WHAT YOU WILL DO. Copy out all of the data that follows, exactly as it appears.

─── INFORMATION SUPPLIED

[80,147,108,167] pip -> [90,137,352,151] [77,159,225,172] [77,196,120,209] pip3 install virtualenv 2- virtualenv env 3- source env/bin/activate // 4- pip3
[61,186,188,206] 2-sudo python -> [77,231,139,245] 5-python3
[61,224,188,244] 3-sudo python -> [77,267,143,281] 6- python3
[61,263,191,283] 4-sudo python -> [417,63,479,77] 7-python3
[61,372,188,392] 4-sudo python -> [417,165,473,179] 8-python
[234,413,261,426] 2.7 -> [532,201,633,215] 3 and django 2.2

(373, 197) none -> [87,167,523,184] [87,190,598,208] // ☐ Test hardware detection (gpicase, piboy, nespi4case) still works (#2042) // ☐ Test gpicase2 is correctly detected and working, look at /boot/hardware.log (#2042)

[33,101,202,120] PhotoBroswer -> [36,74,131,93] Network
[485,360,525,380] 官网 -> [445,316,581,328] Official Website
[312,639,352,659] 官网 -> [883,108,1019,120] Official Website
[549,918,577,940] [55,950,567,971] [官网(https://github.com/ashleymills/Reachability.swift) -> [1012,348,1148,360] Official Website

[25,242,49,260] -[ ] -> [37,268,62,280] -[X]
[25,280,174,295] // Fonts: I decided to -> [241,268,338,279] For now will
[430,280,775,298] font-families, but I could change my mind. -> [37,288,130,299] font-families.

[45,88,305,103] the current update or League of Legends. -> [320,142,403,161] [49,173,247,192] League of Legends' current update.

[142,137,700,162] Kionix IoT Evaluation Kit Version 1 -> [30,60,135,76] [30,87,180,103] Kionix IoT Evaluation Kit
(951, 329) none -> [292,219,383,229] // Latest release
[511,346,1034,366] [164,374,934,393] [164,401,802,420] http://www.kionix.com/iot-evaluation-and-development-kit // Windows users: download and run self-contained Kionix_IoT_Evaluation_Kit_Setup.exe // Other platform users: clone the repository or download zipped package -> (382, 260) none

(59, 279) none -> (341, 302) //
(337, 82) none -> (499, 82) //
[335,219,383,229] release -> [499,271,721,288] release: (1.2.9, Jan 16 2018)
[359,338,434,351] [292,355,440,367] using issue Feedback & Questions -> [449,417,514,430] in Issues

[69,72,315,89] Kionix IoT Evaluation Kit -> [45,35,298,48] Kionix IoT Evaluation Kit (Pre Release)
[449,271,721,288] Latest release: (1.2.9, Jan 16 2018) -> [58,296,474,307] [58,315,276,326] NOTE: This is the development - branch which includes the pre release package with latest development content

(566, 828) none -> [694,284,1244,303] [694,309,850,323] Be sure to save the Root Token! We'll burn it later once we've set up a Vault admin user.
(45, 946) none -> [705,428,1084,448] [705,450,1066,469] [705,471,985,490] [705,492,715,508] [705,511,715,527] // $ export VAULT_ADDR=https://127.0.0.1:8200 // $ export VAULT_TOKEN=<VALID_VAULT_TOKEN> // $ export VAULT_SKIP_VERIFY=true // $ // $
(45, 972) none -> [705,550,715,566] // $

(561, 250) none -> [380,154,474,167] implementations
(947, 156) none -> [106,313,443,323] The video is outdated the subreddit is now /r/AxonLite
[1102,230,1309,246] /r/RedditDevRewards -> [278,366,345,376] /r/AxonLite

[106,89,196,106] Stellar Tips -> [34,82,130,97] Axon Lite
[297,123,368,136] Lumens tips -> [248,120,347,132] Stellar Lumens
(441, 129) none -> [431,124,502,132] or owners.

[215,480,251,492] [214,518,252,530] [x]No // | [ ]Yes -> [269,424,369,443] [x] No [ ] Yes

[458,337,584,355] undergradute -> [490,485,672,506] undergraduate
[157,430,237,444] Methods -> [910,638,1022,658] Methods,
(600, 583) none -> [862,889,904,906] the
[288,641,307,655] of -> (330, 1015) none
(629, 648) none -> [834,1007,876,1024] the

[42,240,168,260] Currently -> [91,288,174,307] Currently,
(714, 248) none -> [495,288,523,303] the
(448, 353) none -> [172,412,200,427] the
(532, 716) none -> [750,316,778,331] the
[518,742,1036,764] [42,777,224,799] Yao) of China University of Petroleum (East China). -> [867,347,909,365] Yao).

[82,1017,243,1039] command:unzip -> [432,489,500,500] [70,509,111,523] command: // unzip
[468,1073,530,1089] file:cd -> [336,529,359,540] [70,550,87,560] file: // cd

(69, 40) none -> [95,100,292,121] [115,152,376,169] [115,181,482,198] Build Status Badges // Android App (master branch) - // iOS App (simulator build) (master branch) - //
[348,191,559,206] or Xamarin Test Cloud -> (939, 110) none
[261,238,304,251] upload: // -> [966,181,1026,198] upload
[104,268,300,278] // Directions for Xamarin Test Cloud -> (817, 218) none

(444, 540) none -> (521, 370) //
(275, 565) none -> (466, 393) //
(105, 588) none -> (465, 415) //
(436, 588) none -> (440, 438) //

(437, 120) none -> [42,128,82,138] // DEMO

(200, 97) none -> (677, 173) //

──────

THE COMPLETED TASK.
[80,147,108,167] pip -> [90,137,352,151] [77,159,225,172] [77,196,120,209] pip3 install virtualenv 2- virtualenv env 3- source env/bin/activate // 4- pip3
[61,186,188,206] 2-sudo python -> [77,231,139,245] 5-python3
[61,224,188,244] 3-sudo python -> [77,267,143,281] 6- python3
[61,263,191,283] 4-sudo python -> [417,63,479,77] 7-python3
[61,372,188,392] 4-sudo python -> [417,165,473,179] 8-python
[234,413,261,426] 2.7 -> [532,201,633,215] 3 and django 2.2

(373, 197) none -> [87,167,523,184] [87,190,598,208] // ☐ Test hardware detection (gpicase, piboy, nespi4case) still works (#2042) // ☐ Test gpicase2 is correctly detected and working, look at /boot/hardware.log (#2042)

[33,101,202,120] PhotoBroswer -> [36,74,131,93] Network
[485,360,525,380] 官网 -> [445,316,581,328] Official Website
[312,639,352,659] 官网 -> [883,108,1019,120] Official Website
[549,918,577,940] [55,950,567,971] [官网(https://github.com/ashleymills/Reachability.swift) -> [1012,348,1148,360] Official Website

[25,242,49,260] -[ ] -> [37,268,62,280] -[X]
[25,280,174,295] // Fonts: I decided to -> [241,268,338,279] For now will
[430,280,775,298] font-families, but I could change my mind. -> [37,288,130,299] font-families.

[45,88,305,103] the current update or League of Legends. -> [320,142,403,161] [49,173,247,192] League of Legends' current update.

[142,137,700,162] Kionix IoT Evaluation Kit Version 1 -> [30,60,135,76] [30,87,180,103] Kionix IoT Evaluation Kit
(951, 329) none -> [292,219,383,229] // Latest release
[511,346,1034,366] [164,374,934,393] [164,401,802,420] http://www.kionix.com/iot-evaluation-and-development-kit // Windows users: download and run self-contained Kionix_IoT_Evaluation_Kit_Setup.exe // Other platform users: clone the repository or download zipped package -> (382, 260) none

(59, 279) none -> (341, 302) //
(337, 82) none -> (499, 82) //
[335,219,383,229] release -> [499,271,721,288] release: (1.2.9, Jan 16 2018)
[359,338,434,351] [292,355,440,367] using issue Feedback & Questions -> [449,417,514,430] in Issues

[69,72,315,89] Kionix IoT Evaluation Kit -> [45,35,298,48] Kionix IoT Evaluation Kit (Pre Release)
[449,271,721,288] Latest release: (1.2.9, Jan 16 2018) -> [58,296,474,307] [58,315,276,326] NOTE: This is the development - branch which includes the pre release package with latest development content

(566, 828) none -> [694,284,1244,303] [694,309,850,323] Be sure to save the Root Token! We'll burn it later once we've set up a Vault admin user.
(45, 946) none -> [705,428,1084,448] [705,450,1066,469] [705,471,985,490] [705,492,715,508] [705,511,715,527] // $ export VAULT_ADDR=https://127.0.0.1:8200 // $ export VAULT_TOKEN=<VALID_VAULT_TOKEN> // $ export VAULT_SKIP_VERIFY=true // $ // $
(45, 972) none -> [705,550,715,566] // $

(561, 250) none -> [380,154,474,167] implementations
(947, 156) none -> [106,313,443,323] The video is outdated the subreddit is now /r/AxonLite
[1102,230,1309,246] /r/RedditDevRewards -> [278,366,345,376] /r/AxonLite

[106,89,196,106] Stellar Tips -> [34,82,130,97] Axon Lite
[297,123,368,136] Lumens tips -> [248,120,347,132] Stellar Lumens
(441, 129) none -> [431,124,502,132] or owners.

[215,480,251,492] [214,518,252,530] [x]No // | [ ]Yes -> [269,424,369,443] [x] No [ ] Yes

[458,337,584,355] undergradute -> [490,485,672,506] undergraduate
[157,430,237,444] Methods -> [910,638,1022,658] Methods,
(600, 583) none -> [862,889,904,906] the
[288,641,307,655] of -> (330, 1015) none
(629, 648) none -> [834,1007,876,1024] the

[42,240,168,260] Currently -> [91,288,174,307] Currently,
(714, 248) none -> [495,288,523,303] the
(448, 353) none -> [172,412,200,427] the
(532, 716) none -> [750,316,778,331] the
[518,742,1036,764] [42,777,224,799] Yao) of China University of Petroleum (East China). -> [867,347,909,365] Yao).

[82,1017,243,1039] command:unzip -> [432,489,500,500] [70,509,111,523] command: // unzip
[468,1073,530,1089] file:cd -> [336,529,359,540] [70,550,87,560] file: // cd

(69, 40) none -> [95,100,292,121] [115,152,376,169] [115,181,482,198] Build Status Badges // Android App (master branch) - // iOS App (simulator build) (master branch) - //
[348,191,559,206] or Xamarin Test Cloud -> (939, 110) none
[261,238,304,251] upload: // -> [966,181,1026,198] upload
[104,268,300,278] // Directions for Xamarin Test Cloud -> (817, 218) none

(444, 540) none -> (521, 370) //
(275, 565) none -> (466, 393) //
(105, 588) none -> (465, 415) //
(436, 588) none -> (440, 438) //

(437, 120) none -> [42,128,82,138] // DEMO

(200, 97) none -> (677, 173) //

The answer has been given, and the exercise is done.